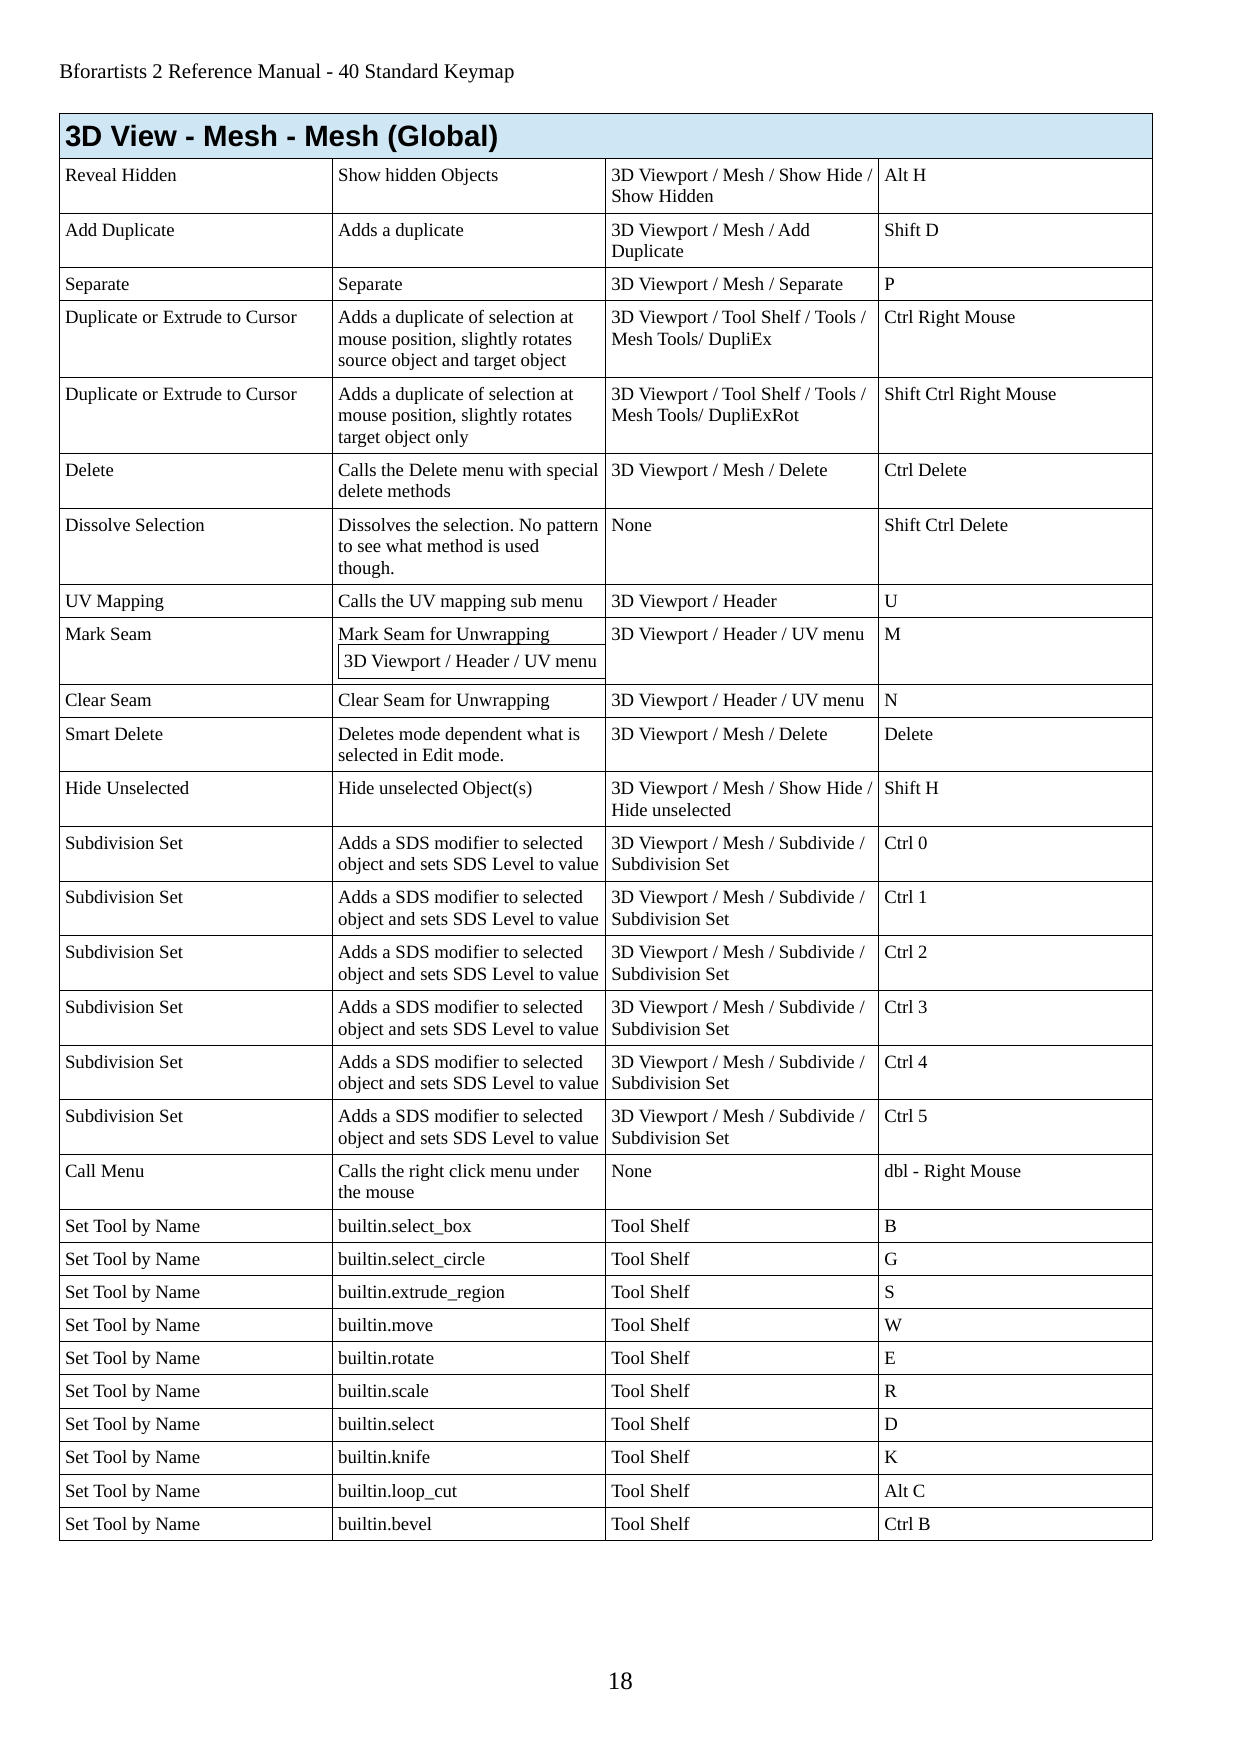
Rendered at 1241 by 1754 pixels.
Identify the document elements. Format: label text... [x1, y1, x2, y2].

table_cell Ctrl 3 [879, 991, 1152, 1045]
table_cell builtin.extrude_region [333, 1276, 605, 1308]
table_cell 3D Viewport / Mesh / Show Hide / Hide unselected [606, 772, 878, 826]
table_cell Set Tool by Name [60, 1342, 332, 1374]
table_cell Tool Shelf [606, 1375, 878, 1407]
table_cell Dissolve Selection [60, 509, 332, 584]
table_cell 3D Viewport / Mesh / Show Hide / Show Hidden [606, 159, 878, 213]
table_cell Subdivision Set [60, 936, 332, 990]
table_cell Set Tool by Name [60, 1210, 332, 1242]
table_cell builtin.select_circle [333, 1243, 605, 1275]
table_cell Smart Delete [60, 718, 332, 771]
table_cell Mark Seam [60, 618, 332, 683]
table_cell Adds a SDS modifier to selected object and sets SDS Level to value [333, 991, 605, 1045]
table_cell G [879, 1243, 1152, 1275]
table_cell Separate [333, 268, 605, 300]
table_cell Adds a duplicate [333, 214, 605, 267]
table_cell Set Tool by Name [60, 1243, 332, 1275]
table_cell Calls the UV mapping sub menu [333, 585, 605, 617]
table_cell Alt H [879, 159, 1152, 213]
table_cell 3D Viewport / Header [606, 585, 878, 617]
table_cell Call Menu [60, 1155, 332, 1209]
table_cell Tool Shelf [606, 1508, 878, 1540]
table_cell Tool Shelf [606, 1210, 878, 1242]
table_cell Tool Shelf [606, 1442, 878, 1474]
table_cell 3D Viewport / Mesh / Subdivide / Subdivision Set [606, 936, 878, 990]
table_cell N [879, 685, 1152, 717]
table_cell 3D Viewport / Tool Shelf / Tools / Mesh Tools/ DupliExRot [606, 378, 878, 453]
table_cell None [606, 1155, 878, 1209]
table_cell Adds a SDS modifier to selected object and sets SDS Level to value [333, 1100, 605, 1154]
table_cell D [879, 1409, 1152, 1441]
table_header 3D Viewport / Header / UV menu [339, 645, 605, 677]
table_cell Tool Shelf [606, 1409, 878, 1441]
table_cell Set Tool by Name [60, 1375, 332, 1407]
table_cell Delete [60, 454, 332, 508]
table_cell Subdivision Set [60, 882, 332, 935]
table_cell Set Tool by Name [60, 1508, 332, 1540]
table_cell Duplicate or Extrude to Cursor [60, 301, 332, 377]
table_cell Tool Shelf [606, 1276, 878, 1308]
table_cell Clear Seam [60, 685, 332, 717]
table_cell Subdivision Set [60, 1046, 332, 1099]
table_cell B [879, 1210, 1152, 1242]
table_cell UV Mapping [60, 585, 332, 617]
table_cell Ctrl 4 [879, 1046, 1152, 1099]
table_cell Adds a SDS modifier to selected object and sets SDS Level to value [333, 936, 605, 990]
table_cell 3D Viewport / Header / UV menu [606, 685, 878, 717]
table_cell 3D Viewport / Mesh / Subdivide / Subdivision Set [606, 1100, 878, 1154]
table_cell Subdivision Set [60, 827, 332, 881]
table_cell Show hidden Objects [333, 159, 605, 213]
table_cell Ctrl 0 [879, 827, 1152, 881]
table_cell Alt C [879, 1475, 1152, 1507]
table_cell Set Tool by Name [60, 1475, 332, 1507]
table_cell Separate [60, 268, 332, 300]
table_cell Adds a SDS modifier to selected object and sets SDS Level to value [333, 882, 605, 935]
table_cell 3D Viewport / Mesh / Subdivide / Subdivision Set [606, 1046, 878, 1099]
table_cell Reveal Hidden [60, 159, 332, 213]
table_cell Duplicate or Extrude to Cursor [60, 378, 332, 453]
table_cell builtin.knife [333, 1442, 605, 1474]
table_cell 3D Viewport / Mesh / Subdivide / Subdivision Set [606, 827, 878, 881]
table_cell builtin.scale [333, 1375, 605, 1407]
table_cell Tool Shelf [606, 1342, 878, 1374]
table_cell Dissolves the selection. No pattern to see what method is used though. [333, 509, 605, 584]
table_cell Mark Seam for Unwrapping [333, 618, 605, 683]
table_cell Tool Shelf [606, 1309, 878, 1341]
table_cell Set Tool by Name [60, 1409, 332, 1441]
table_cell Hide Unselected [60, 772, 332, 826]
table_cell Add Duplicate [60, 214, 332, 267]
table_cell None [606, 509, 878, 584]
table_cell 3D Viewport / Mesh / Subdivide / Subdivision Set [606, 882, 878, 935]
table_cell Set Tool by Name [60, 1276, 332, 1308]
table_cell Ctrl B [879, 1508, 1152, 1540]
table_cell builtin.select [333, 1409, 605, 1441]
table_cell K [879, 1442, 1152, 1474]
table_cell Set Tool by Name [60, 1309, 332, 1341]
table_cell M [879, 618, 1152, 683]
table_cell Ctrl 1 [879, 882, 1152, 935]
table_cell Subdivision Set [60, 991, 332, 1045]
table_cell Delete [879, 718, 1152, 771]
table_cell Calls the Delete menu with special delete methods [333, 454, 605, 508]
table_cell Ctrl 5 [879, 1100, 1152, 1154]
table_cell 3D Viewport / Mesh / Add Duplicate [606, 214, 878, 267]
table_cell dbl - Right Mouse [879, 1155, 1152, 1209]
table_cell 3D Viewport / Mesh / Delete [606, 718, 878, 771]
table_cell E [879, 1342, 1152, 1374]
table_cell R [879, 1375, 1152, 1407]
table_cell 3D Viewport / Mesh / Subdivide / Subdivision Set [606, 991, 878, 1045]
table_cell builtin.bevel [333, 1508, 605, 1540]
table_cell S [879, 1276, 1152, 1308]
table_cell Subdivision Set [60, 1100, 332, 1154]
table_cell builtin.move [333, 1309, 605, 1341]
table_cell builtin.select_box [333, 1210, 605, 1242]
table_cell W [879, 1309, 1152, 1341]
table_cell Set Tool by Name [60, 1442, 332, 1474]
table_cell 3D Viewport / Tool Shelf / Tools / Mesh Tools/ DupliEx [606, 301, 878, 377]
table_cell Deletes mode dependent what is selected in Edit mode. [333, 718, 605, 771]
table_cell Ctrl Delete [879, 454, 1152, 508]
table_cell 3D Viewport / Mesh / Delete [606, 454, 878, 508]
table_cell Adds a SDS modifier to selected object and sets SDS Level to value [333, 827, 605, 881]
table_cell Shift H [879, 772, 1152, 826]
table_cell Adds a duplicate of selection at mouse position, slightly rotates target object only [333, 378, 605, 453]
table_cell Clear Seam for Unwrapping [333, 685, 605, 717]
table_cell Ctrl Right Mouse [879, 301, 1152, 377]
table_cell Hide unselected Object(s) [333, 772, 605, 826]
table_header 3D View - Mesh - Mesh (Global) [60, 114, 1152, 158]
table_cell 3D Viewport / Mesh / Separate [606, 268, 878, 300]
table_cell builtin.rotate [333, 1342, 605, 1374]
table_cell U [879, 585, 1152, 617]
table_cell Calls the right click menu under the mouse [333, 1155, 605, 1209]
table_cell P [879, 268, 1152, 300]
table_cell Tool Shelf [606, 1475, 878, 1507]
table_cell Tool Shelf [606, 1243, 878, 1275]
table_cell 3D Viewport / Header / UV menu [606, 618, 878, 683]
table_cell Adds a SDS modifier to selected object and sets SDS Level to value [333, 1046, 605, 1099]
table_cell Shift Ctrl Delete [879, 509, 1152, 584]
table_cell Shift D [879, 214, 1152, 267]
table_cell Ctrl 2 [879, 936, 1152, 990]
table_cell builtin.loop_cut [333, 1475, 605, 1507]
table_cell Shift Ctrl Right Mouse [879, 378, 1152, 453]
table_cell Adds a duplicate of selection at mouse position, slightly rotates source object and target object [333, 301, 605, 377]
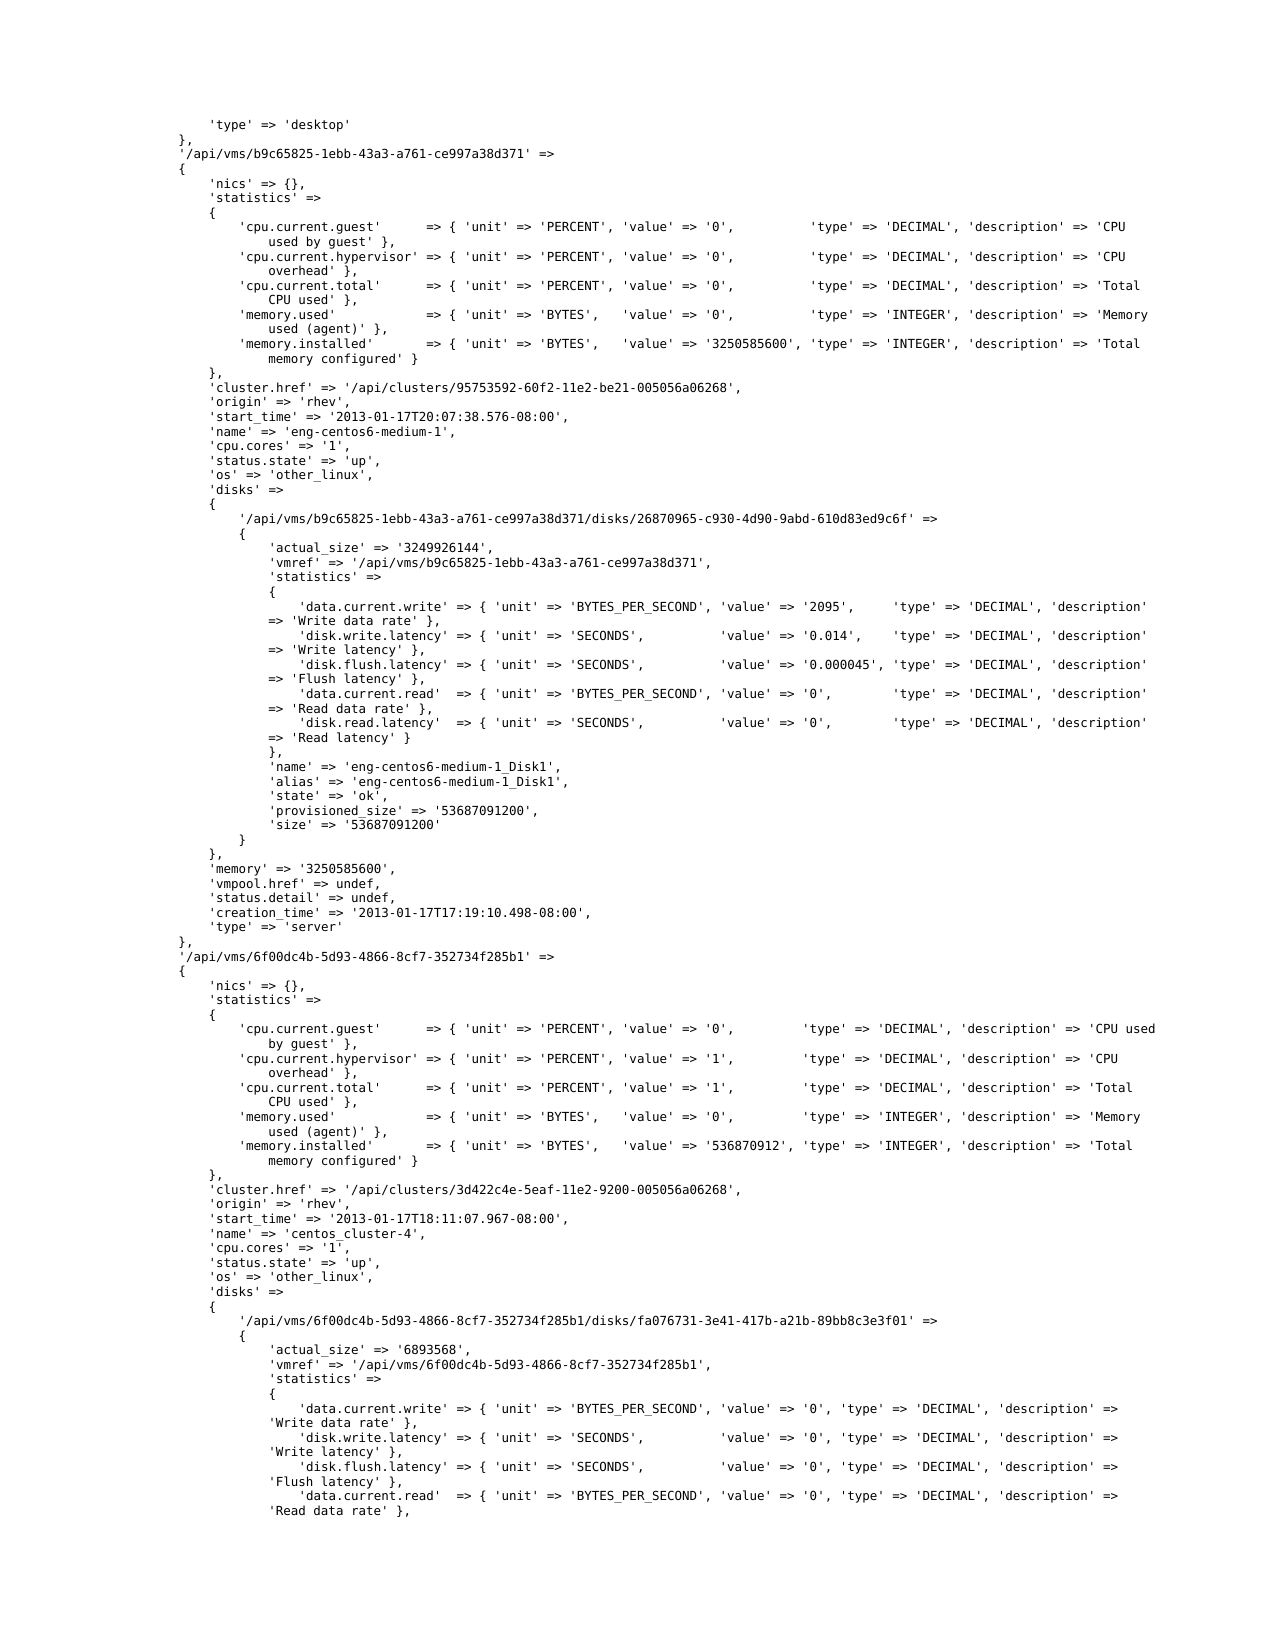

************

WHAT IS NEEDED - Write out every row above verbatim, omitting the pictures.

THE ANSWER -
Rendered at 1241 by 1754 pixels.
Identify the document elements. Format: label text... [x1, y1, x2, y2].

table_cell Ctrl 3 [879, 991, 1152, 1045]
table_cell builtin.extrude_region [333, 1276, 605, 1308]
table_cell 3D Viewport / Mesh / Show Hide / Hide unselected [606, 772, 878, 826]
table_cell Set Tool by Name [60, 1342, 332, 1374]
table_cell Tool Shelf [606, 1375, 878, 1407]
table_cell Dissolve Selection [60, 509, 332, 584]
table_cell 3D Viewport / Mesh / Show Hide / Show Hidden [606, 159, 878, 213]
table_cell Subdivision Set [60, 936, 332, 990]
table_cell Set Tool by Name [60, 1210, 332, 1242]
table_cell builtin.select_circle [333, 1243, 605, 1275]
table_cell Smart Delete [60, 718, 332, 771]
table_cell Mark Seam [60, 618, 332, 683]
table_cell Adds a SDS modifier to selected object and sets SDS Level to value [333, 991, 605, 1045]
table_cell G [879, 1243, 1152, 1275]
table_cell Separate [333, 268, 605, 300]
table_cell Adds a duplicate [333, 214, 605, 267]
table_cell Set Tool by Name [60, 1243, 332, 1275]
table_cell Calls the UV mapping sub menu [333, 585, 605, 617]
table_cell Alt H [879, 159, 1152, 213]
table_cell 3D Viewport / Header [606, 585, 878, 617]
table_cell Call Menu [60, 1155, 332, 1209]
table_cell Tool Shelf [606, 1508, 878, 1540]
table_cell Tool Shelf [606, 1210, 878, 1242]
table_cell Tool Shelf [606, 1442, 878, 1474]
table_cell 3D Viewport / Mesh / Subdivide / Subdivision Set [606, 936, 878, 990]
table_cell N [879, 685, 1152, 717]
table_cell 3D Viewport / Tool Shelf / Tools / Mesh Tools/ DupliExRot [606, 378, 878, 453]
table_cell None [606, 1155, 878, 1209]
table_cell Adds a SDS modifier to selected object and sets SDS Level to value [333, 1100, 605, 1154]
table_cell D [879, 1409, 1152, 1441]
table_header 3D Viewport / Header / UV menu [339, 645, 605, 677]
table_cell Tool Shelf [606, 1409, 878, 1441]
table_cell Set Tool by Name [60, 1375, 332, 1407]
table_cell Delete [60, 454, 332, 508]
table_cell Subdivision Set [60, 882, 332, 935]
table_cell Set Tool by Name [60, 1508, 332, 1540]
table_cell Duplicate or Extrude to Cursor [60, 301, 332, 377]
table_cell Tool Shelf [606, 1276, 878, 1308]
table_cell Clear Seam [60, 685, 332, 717]
table_cell Subdivision Set [60, 1046, 332, 1099]
table_cell B [879, 1210, 1152, 1242]
table_cell UV Mapping [60, 585, 332, 617]
table_cell Ctrl 4 [879, 1046, 1152, 1099]
table_cell Adds a SDS modifier to selected object and sets SDS Level to value [333, 936, 605, 990]
table_cell 3D Viewport / Header / UV menu [606, 685, 878, 717]
table_cell 3D Viewport / Mesh / Subdivide / Subdivision Set [606, 1100, 878, 1154]
table_cell Subdivision Set [60, 827, 332, 881]
table_cell Show hidden Objects [333, 159, 605, 213]
table_cell Ctrl 0 [879, 827, 1152, 881]
table_cell Alt C [879, 1475, 1152, 1507]
table_cell Set Tool by Name [60, 1475, 332, 1507]
table_cell Separate [60, 268, 332, 300]
table_cell Adds a SDS modifier to selected object and sets SDS Level to value [333, 882, 605, 935]
table_cell 3D Viewport / Mesh / Subdivide / Subdivision Set [606, 1046, 878, 1099]
table_cell Reveal Hidden [60, 159, 332, 213]
table_cell Duplicate or Extrude to Cursor [60, 378, 332, 453]
table_cell builtin.knife [333, 1442, 605, 1474]
table_cell 3D Viewport / Mesh / Subdivide / Subdivision Set [606, 827, 878, 881]
table_cell builtin.scale [333, 1375, 605, 1407]
table_cell Tool Shelf [606, 1342, 878, 1374]
table_cell Dissolves the selection. No pattern to see what method is used though. [333, 509, 605, 584]
table_cell Mark Seam for Unwrapping [333, 618, 605, 683]
table_cell Tool Shelf [606, 1309, 878, 1341]
table_cell Set Tool by Name [60, 1409, 332, 1441]
table_cell Hide Unselected [60, 772, 332, 826]
table_cell Add Duplicate [60, 214, 332, 267]
table_cell None [606, 509, 878, 584]
table_cell 3D Viewport / Mesh / Subdivide / Subdivision Set [606, 882, 878, 935]
table_cell Set Tool by Name [60, 1276, 332, 1308]
table_cell Ctrl B [879, 1508, 1152, 1540]
table_cell builtin.select [333, 1409, 605, 1441]
table_cell K [879, 1442, 1152, 1474]
table_cell Set Tool by Name [60, 1309, 332, 1341]
table_cell M [879, 618, 1152, 683]
table_cell Ctrl 1 [879, 882, 1152, 935]
table_cell Subdivision Set [60, 991, 332, 1045]
table_cell Delete [879, 718, 1152, 771]
table_cell Calls the Delete menu with special delete methods [333, 454, 605, 508]
table_cell Ctrl 5 [879, 1100, 1152, 1154]
table_cell 3D Viewport / Mesh / Add Duplicate [606, 214, 878, 267]
table_cell dbl - Right Mouse [879, 1155, 1152, 1209]
table_cell 3D Viewport / Mesh / Delete [606, 718, 878, 771]
table_cell E [879, 1342, 1152, 1374]
table_cell R [879, 1375, 1152, 1407]
table_cell 3D Viewport / Mesh / Subdivide / Subdivision Set [606, 991, 878, 1045]
table_cell builtin.bevel [333, 1508, 605, 1540]
table_cell S [879, 1276, 1152, 1308]
table_cell Subdivision Set [60, 1100, 332, 1154]
table_cell builtin.move [333, 1309, 605, 1341]
table_cell builtin.select_box [333, 1210, 605, 1242]
table_cell W [879, 1309, 1152, 1341]
table_cell Set Tool by Name [60, 1442, 332, 1474]
table_cell 3D Viewport / Tool Shelf / Tools / Mesh Tools/ DupliEx [606, 301, 878, 377]
table_cell Deletes mode dependent what is selected in Edit mode. [333, 718, 605, 771]
table_cell Ctrl Delete [879, 454, 1152, 508]
table_cell 3D Viewport / Mesh / Delete [606, 454, 878, 508]
table_cell Adds a SDS modifier to selected object and sets SDS Level to value [333, 827, 605, 881]
table_cell Shift H [879, 772, 1152, 826]
table_cell Adds a duplicate of selection at mouse position, slightly rotates target object only [333, 378, 605, 453]
table_cell Clear Seam for Unwrapping [333, 685, 605, 717]
table_cell Ctrl Right Mouse [879, 301, 1152, 377]
table_cell Hide unselected Object(s) [333, 772, 605, 826]
table_header 3D View - Mesh - Mesh (Global) [60, 114, 1152, 158]
table_cell 3D Viewport / Mesh / Separate [606, 268, 878, 300]
table_cell builtin.rotate [333, 1342, 605, 1374]
table_cell U [879, 585, 1152, 617]
table_cell Calls the right click menu under the mouse [333, 1155, 605, 1209]
table_cell P [879, 268, 1152, 300]
table_cell Tool Shelf [606, 1475, 878, 1507]
table_cell Tool Shelf [606, 1243, 878, 1275]
table_cell 3D Viewport / Header / UV menu [606, 618, 878, 683]
table_cell Adds a SDS modifier to selected object and sets SDS Level to value [333, 1046, 605, 1099]
table_cell Shift Ctrl Delete [879, 509, 1152, 584]
table_cell Shift D [879, 214, 1152, 267]
table_cell Ctrl 2 [879, 936, 1152, 990]
table_cell builtin.loop_cut [333, 1475, 605, 1507]
table_cell Shift Ctrl Right Mouse [879, 378, 1152, 453]
table_cell Adds a duplicate of selection at mouse position, slightly rotates source object and target object [333, 301, 605, 377]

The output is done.